Françoise Laborde « L’école a rendez-vous avec l’histoire »

C’était un engagement fort de la campagne présidentielle de 2012. François Hollande avait souhaité « remettre l’éducation et la jeunesse au cœur de l’action publique». Dès son entrée en fonction, le ministre de l’Education nationale, Vincent Peillon, s’est donc attelé à ce qui devrait être une des principales réformes du quinquennat, celle de l’Ecole. Un projet de loi, en ce sens, a été présenté en Conseil des ministres, le 23 janvier dernier.

 

Il va contribuer à tirer un trait sur une décennie de choix politiques qui se sont traduits par une véritable casse scolaire, en matière d’emploi, d’ascension sociale, d’égalité entre les individus et les territoires. Les valeurs fondatrices de notre République ont été mises à mal : laïcité, liberté, solidarité. L’actuel gouvernement s’attache à les rétablir, à leur redonner un sens et surtout une réalité. L’éducation est, avec la justice, la sécurité et la politique pour l’emploi, une des priorités de son action. C’est la condition pour que notre école forme des citoyens émancipés, prêts à affronter les défis du progrès dans une société en constante mutation.

 

« Je mesure l’ampleur du chantier »

 

Après trente ans passés dans l’Education nationale comme professeur des écoles puis directrice, et en tant qu’élue locale, à Blagnac, je mesure l’ampleur du chantier, de son financement et de ses implications sur le terrain. J’ai eu l’occasion de le dire au Ministre, des orientations fondamentales doivent d’être prises et je défendrai, lors de l’examen du texte au Sénat, les valeurs portées par les radicaux de gauche :

-          Harmoniser la pédagogie dans la formation des enseignants à l’apprentissage des contenus fondamentaux.

-          Former les enfants aux usages des nouvelles technologies sans en devenir les esclaves mais en développant leur sens critique.

-          Créer un enseignement, tout au long de la scolarité, dédié à l’orientation afin de briser la barrière entre filière générale et apprentissage.
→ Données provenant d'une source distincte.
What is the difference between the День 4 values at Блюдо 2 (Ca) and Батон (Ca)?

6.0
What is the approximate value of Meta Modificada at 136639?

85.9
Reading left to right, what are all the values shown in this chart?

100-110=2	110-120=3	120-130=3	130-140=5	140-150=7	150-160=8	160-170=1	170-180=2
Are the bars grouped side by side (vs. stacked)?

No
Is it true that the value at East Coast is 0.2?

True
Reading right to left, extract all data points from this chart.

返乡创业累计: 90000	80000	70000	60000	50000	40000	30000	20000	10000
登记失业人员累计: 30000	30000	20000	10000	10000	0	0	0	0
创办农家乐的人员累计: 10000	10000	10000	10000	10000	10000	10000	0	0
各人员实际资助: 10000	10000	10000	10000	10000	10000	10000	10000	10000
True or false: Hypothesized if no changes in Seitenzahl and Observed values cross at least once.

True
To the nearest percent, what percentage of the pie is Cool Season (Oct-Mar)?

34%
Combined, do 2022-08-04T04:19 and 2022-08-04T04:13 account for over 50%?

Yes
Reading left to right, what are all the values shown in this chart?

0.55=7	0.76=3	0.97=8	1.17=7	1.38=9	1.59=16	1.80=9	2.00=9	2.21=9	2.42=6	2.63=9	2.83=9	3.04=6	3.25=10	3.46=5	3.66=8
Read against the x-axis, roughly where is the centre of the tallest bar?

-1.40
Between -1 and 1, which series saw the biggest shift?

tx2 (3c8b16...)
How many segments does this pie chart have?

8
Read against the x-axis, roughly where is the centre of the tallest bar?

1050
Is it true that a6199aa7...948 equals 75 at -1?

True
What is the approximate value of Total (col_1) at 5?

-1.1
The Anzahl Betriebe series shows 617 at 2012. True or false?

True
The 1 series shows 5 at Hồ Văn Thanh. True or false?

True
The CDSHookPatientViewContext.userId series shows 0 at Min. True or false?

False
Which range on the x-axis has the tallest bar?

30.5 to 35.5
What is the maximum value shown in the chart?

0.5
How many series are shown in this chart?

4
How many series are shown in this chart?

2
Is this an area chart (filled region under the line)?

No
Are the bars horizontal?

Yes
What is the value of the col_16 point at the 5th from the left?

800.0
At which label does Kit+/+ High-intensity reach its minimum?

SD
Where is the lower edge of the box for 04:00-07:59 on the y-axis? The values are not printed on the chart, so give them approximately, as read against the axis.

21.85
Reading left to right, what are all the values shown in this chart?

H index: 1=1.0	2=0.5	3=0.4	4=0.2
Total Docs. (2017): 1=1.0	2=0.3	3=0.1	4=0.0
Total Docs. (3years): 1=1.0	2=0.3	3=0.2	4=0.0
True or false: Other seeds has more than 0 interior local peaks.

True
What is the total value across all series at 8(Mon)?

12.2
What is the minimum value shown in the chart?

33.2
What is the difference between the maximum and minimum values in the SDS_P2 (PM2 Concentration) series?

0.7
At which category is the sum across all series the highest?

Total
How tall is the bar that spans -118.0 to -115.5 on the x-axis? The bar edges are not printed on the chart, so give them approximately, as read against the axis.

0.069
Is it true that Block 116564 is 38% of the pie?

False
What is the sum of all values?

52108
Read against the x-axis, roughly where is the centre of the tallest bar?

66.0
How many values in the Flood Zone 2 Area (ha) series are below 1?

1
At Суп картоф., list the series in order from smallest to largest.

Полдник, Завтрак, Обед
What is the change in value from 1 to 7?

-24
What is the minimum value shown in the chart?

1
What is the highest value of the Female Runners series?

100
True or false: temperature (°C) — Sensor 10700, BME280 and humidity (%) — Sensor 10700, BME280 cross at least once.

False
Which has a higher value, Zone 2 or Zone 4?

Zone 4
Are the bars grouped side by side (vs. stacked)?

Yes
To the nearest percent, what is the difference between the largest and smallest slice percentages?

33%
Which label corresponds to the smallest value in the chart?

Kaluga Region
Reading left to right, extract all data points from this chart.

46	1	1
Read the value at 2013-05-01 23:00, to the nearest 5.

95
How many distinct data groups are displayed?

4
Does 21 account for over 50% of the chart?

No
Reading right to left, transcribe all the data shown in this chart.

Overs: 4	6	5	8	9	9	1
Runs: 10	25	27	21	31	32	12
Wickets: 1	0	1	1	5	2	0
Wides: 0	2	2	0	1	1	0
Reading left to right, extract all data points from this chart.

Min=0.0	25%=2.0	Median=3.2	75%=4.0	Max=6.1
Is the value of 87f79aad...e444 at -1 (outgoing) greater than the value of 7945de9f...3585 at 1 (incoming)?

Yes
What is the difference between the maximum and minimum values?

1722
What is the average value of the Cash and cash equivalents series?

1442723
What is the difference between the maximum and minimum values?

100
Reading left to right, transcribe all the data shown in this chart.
-          Instaurer l’enseignement de la morale laïque. En ce sens, la laïcité et l’égalité des droits entre les femmes et les hommes doivent être au cœur des enseignements de l’école publique, dans l’objectif du mieux vivre ensemble de ces futurs citoyens.

 

Pour notre département et l’avenir de nos enfants, l’enjeu est crucial : 110 000 élèves sont accueillis dans les écoles maternelles et élémentaires de Haute-Garonne, avec des situations très contrastées. 18% des écoles élémentaires ont 3 classes ou moins et 17 écoles comptent plus de 350 élèves. L’effort de recrutement de nouveaux enseignants contribuera à résoudre certaines tensions (classes en sureffectif, non remplacement de professeurs), mais au-delà, il s’agit de refonder l’école de la République, de redonner confiance en l’avenir. Je veillerai à ce que les collectivités locales soient aidées afin qu’il n’y ait pas d’inégalités entre les écoles de nos territoires.

 

Françoise Laborde est Sénatrice de la Haute-Garonne depuis 2008,

membre de la commission Culture Education Communication du Sénat.

Vice-présidente de la Délégation aux droits des Femmes

du Sénat, et déléguée régionale du PRG.